• **Exercise prompt**: Go through the data below and copy each line that includes "яким".
*** Begin section ***
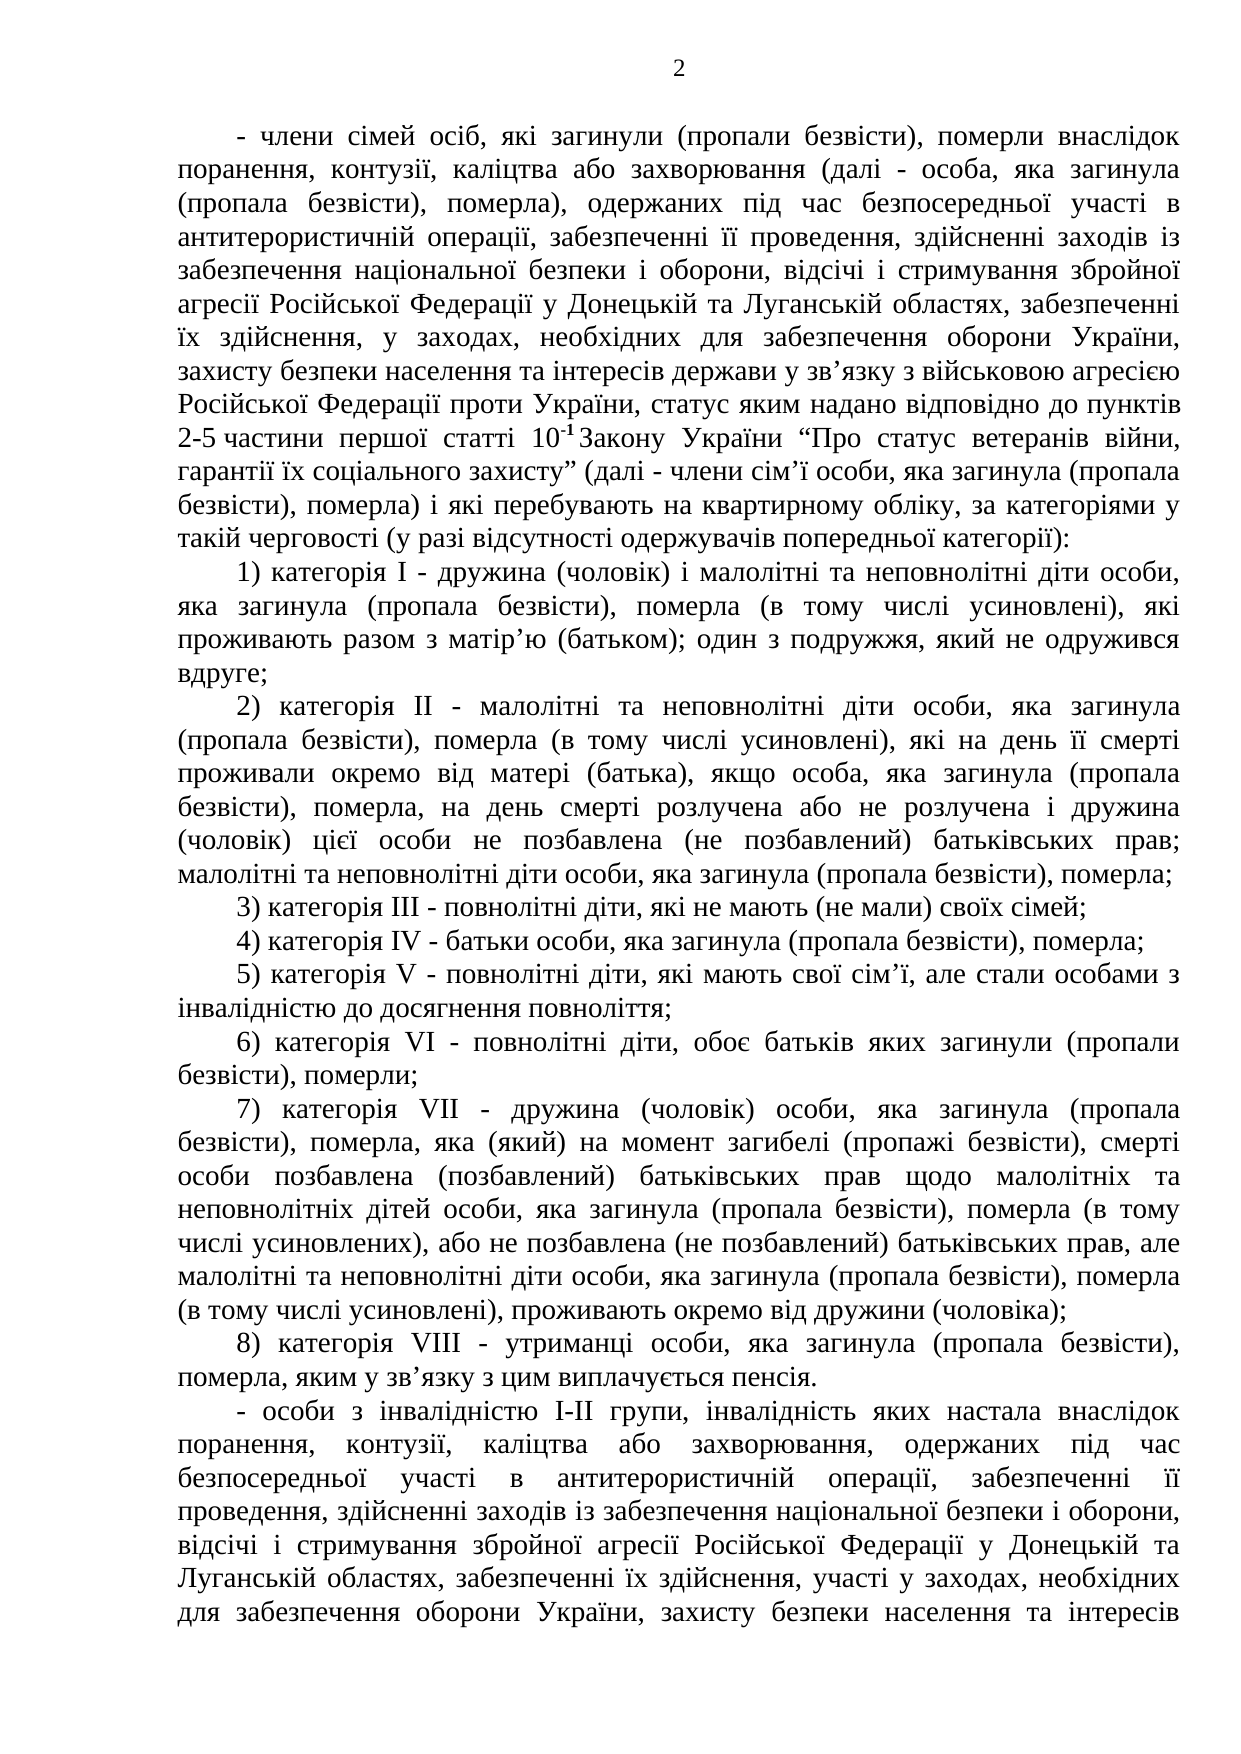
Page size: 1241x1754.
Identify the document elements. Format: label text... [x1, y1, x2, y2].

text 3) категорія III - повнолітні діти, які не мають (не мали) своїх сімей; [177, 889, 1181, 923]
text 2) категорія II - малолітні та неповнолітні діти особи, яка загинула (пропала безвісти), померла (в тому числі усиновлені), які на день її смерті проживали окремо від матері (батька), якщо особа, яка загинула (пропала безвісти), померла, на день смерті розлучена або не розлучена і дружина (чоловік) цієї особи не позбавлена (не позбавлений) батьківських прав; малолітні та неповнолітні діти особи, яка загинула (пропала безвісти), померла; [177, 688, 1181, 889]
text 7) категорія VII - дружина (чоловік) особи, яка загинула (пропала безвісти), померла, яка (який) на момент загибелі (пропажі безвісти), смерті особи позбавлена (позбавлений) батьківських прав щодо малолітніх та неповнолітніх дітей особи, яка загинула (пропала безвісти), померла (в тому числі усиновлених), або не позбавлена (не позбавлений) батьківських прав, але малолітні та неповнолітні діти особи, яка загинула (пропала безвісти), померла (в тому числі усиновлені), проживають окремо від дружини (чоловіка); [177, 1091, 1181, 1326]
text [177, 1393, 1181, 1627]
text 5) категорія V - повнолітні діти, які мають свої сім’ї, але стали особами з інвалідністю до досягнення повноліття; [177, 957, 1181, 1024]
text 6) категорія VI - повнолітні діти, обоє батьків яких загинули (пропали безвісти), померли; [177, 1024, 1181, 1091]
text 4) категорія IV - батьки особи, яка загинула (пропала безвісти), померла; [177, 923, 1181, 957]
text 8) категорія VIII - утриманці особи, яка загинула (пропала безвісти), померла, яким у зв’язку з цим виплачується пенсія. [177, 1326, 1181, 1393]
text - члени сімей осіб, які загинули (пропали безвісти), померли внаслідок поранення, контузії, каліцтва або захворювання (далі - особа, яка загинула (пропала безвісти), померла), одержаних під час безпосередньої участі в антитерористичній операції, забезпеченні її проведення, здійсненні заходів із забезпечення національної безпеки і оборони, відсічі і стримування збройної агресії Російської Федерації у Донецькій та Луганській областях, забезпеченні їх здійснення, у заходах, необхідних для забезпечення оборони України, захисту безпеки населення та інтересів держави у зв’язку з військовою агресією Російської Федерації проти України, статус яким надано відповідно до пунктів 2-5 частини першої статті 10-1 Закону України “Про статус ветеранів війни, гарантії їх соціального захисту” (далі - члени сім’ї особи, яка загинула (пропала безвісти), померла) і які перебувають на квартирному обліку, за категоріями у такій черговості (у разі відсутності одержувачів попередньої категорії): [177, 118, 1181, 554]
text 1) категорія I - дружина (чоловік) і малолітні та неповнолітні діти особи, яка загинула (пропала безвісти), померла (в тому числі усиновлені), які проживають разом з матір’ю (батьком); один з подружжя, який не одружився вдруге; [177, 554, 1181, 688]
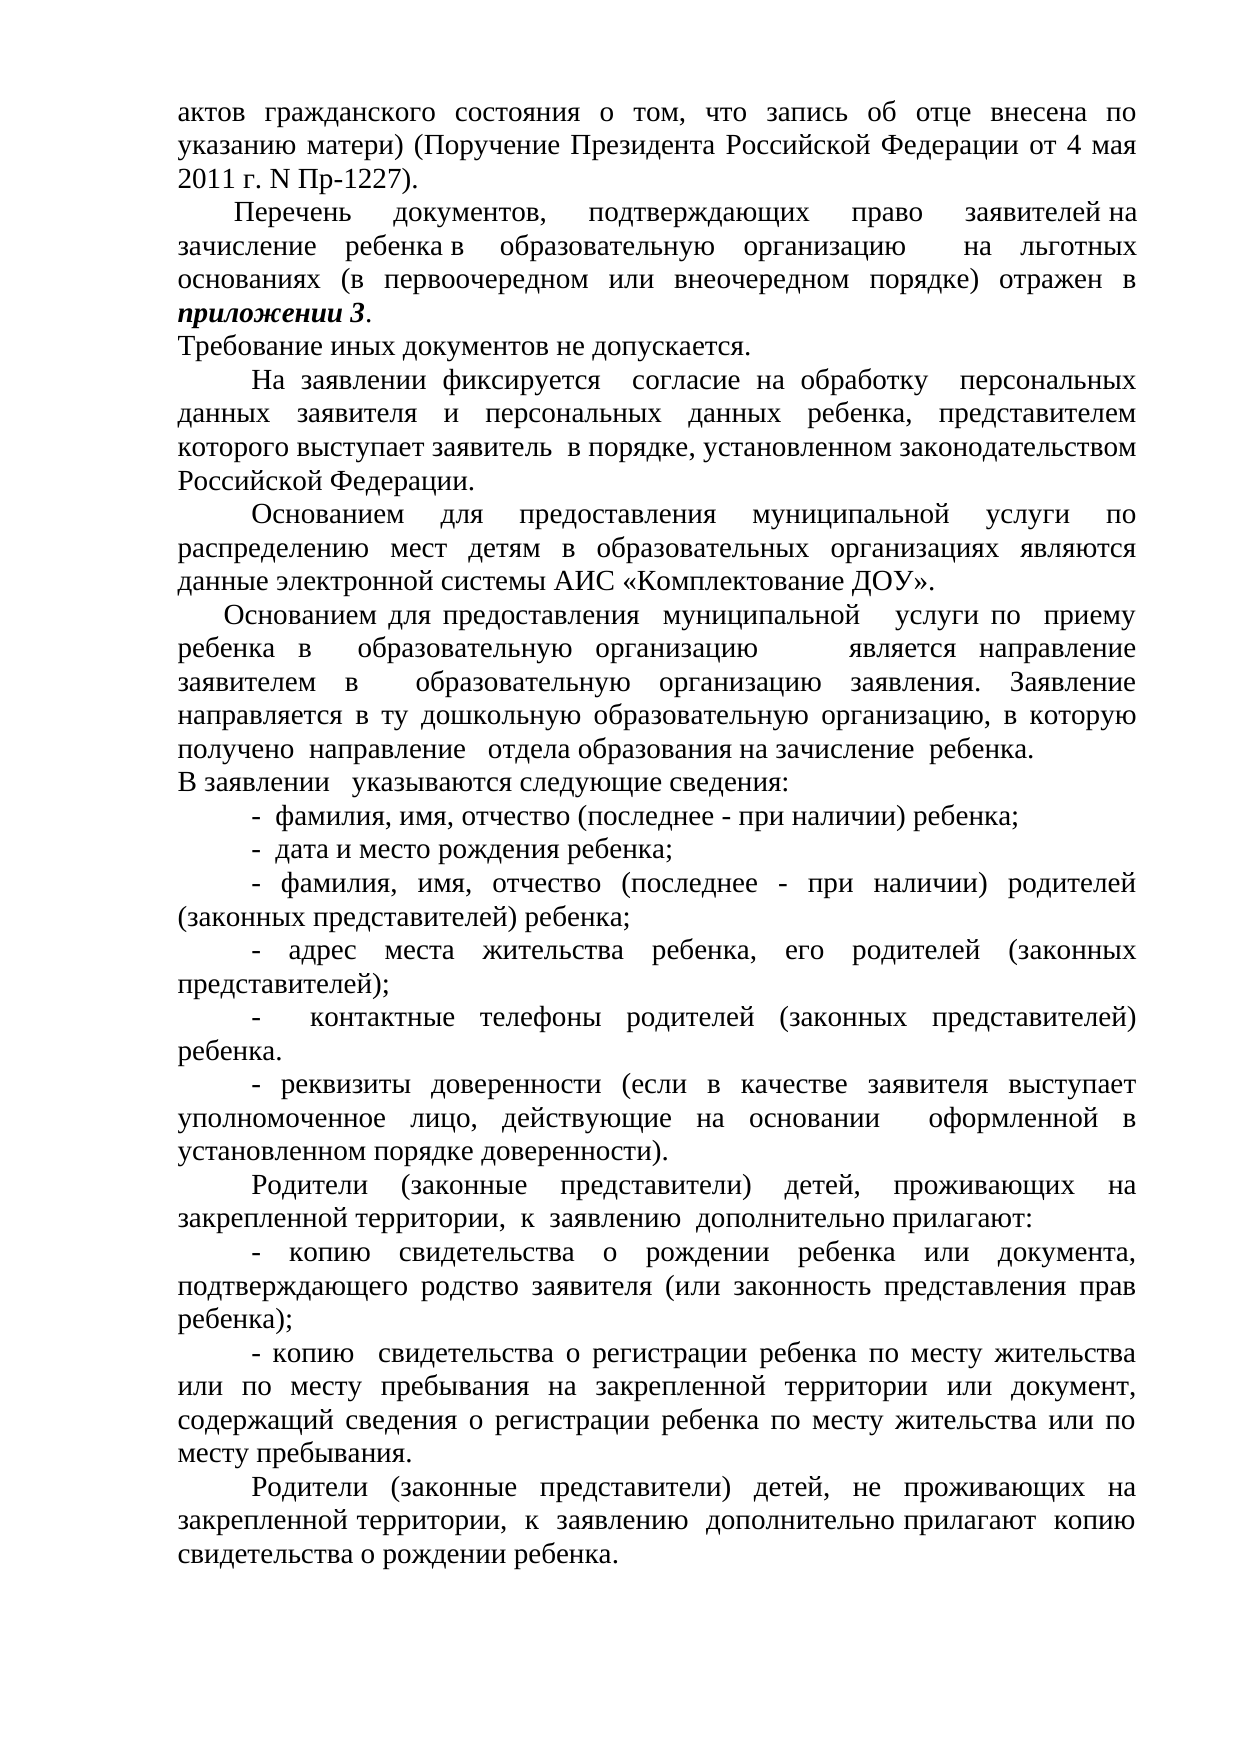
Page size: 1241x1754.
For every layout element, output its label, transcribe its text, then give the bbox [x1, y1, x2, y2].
*** End section ***
• **Task solution**:
text 8) категорія VIII - утриманці особи, яка загинула (пропала безвісти), померла, яким у зв’язку з цим виплачується пенсія. [177, 1326, 1181, 1393]
text - члени сімей осіб, які загинули (пропали безвісти), померли внаслідок поранення, контузії, каліцтва або захворювання (далі - особа, яка загинула (пропала безвісти), померла), одержаних під час безпосередньої участі в антитерористичній операції, забезпеченні її проведення, здійсненні заходів із забезпечення національної безпеки і оборони, відсічі і стримування збройної агресії Російської Федерації у Донецькій та Луганській областях, забезпеченні їх здійснення, у заходах, необхідних для забезпечення оборони України, захисту безпеки населення та інтересів держави у зв’язку з військовою агресією Російської Федерації проти України, статус яким надано відповідно до пунктів 2-5 частини першої статті 10-1 Закону України “Про статус ветеранів війни, гарантії їх соціального захисту” (далі - члени сім’ї особи, яка загинула (пропала безвісти), померла) і які перебувають на квартирному обліку, за категоріями у такій черговості (у разі відсутності одержувачів попередньої категорії): [177, 118, 1181, 554]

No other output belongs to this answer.